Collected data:
━━━━━━━━━━━━━━━━━━━━━━━━━━━━━━

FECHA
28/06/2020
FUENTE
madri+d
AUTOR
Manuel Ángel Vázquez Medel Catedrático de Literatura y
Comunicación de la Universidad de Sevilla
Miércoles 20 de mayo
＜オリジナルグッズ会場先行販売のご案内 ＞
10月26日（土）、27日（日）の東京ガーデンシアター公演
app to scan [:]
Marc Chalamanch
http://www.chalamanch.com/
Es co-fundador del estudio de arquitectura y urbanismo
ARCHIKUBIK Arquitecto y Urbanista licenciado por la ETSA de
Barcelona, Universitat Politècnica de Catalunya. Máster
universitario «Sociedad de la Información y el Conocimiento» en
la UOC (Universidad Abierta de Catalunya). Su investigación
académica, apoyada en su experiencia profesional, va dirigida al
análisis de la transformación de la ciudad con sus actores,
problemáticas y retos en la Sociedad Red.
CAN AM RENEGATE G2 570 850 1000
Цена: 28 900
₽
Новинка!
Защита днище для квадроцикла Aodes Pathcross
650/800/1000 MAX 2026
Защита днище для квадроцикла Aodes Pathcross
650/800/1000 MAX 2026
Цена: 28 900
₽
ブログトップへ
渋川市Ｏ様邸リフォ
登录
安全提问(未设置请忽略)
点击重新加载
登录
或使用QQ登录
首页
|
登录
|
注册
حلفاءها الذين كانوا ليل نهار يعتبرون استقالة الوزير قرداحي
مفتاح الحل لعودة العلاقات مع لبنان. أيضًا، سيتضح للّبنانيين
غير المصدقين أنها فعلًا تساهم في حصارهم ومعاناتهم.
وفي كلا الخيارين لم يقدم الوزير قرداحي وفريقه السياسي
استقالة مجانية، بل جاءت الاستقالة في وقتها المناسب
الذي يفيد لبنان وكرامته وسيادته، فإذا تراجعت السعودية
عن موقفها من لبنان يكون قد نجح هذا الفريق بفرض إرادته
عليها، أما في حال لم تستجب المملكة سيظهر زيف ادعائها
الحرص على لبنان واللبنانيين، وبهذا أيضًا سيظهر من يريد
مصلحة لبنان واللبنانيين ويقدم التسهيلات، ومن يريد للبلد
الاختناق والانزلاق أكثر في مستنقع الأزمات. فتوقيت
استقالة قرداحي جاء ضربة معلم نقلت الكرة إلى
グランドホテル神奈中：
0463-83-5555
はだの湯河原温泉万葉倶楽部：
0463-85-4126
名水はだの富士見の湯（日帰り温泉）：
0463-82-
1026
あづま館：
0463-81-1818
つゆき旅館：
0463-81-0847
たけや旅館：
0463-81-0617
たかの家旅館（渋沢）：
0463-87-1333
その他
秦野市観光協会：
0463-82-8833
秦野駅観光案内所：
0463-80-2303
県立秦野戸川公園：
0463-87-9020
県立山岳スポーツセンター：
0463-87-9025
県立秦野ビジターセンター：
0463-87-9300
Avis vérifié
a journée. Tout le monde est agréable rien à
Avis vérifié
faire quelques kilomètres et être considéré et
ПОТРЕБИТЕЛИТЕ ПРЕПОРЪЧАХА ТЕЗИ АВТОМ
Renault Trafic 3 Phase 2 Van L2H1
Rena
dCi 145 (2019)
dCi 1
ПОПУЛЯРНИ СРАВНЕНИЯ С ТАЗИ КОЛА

━━━━━━━━━━━━━━━━━━━━━━━━━━━━━━

Aim of the task: What the answer needs is every line from the data above with "واللبنانيين" in it.

Solved exercise:
الحرص على لبنان واللبنانيين، وبهذا أيضًا سيظهر من يريد
مصلحة لبنان واللبنانيين ويقدم التسهيلات، ومن يريد للبلد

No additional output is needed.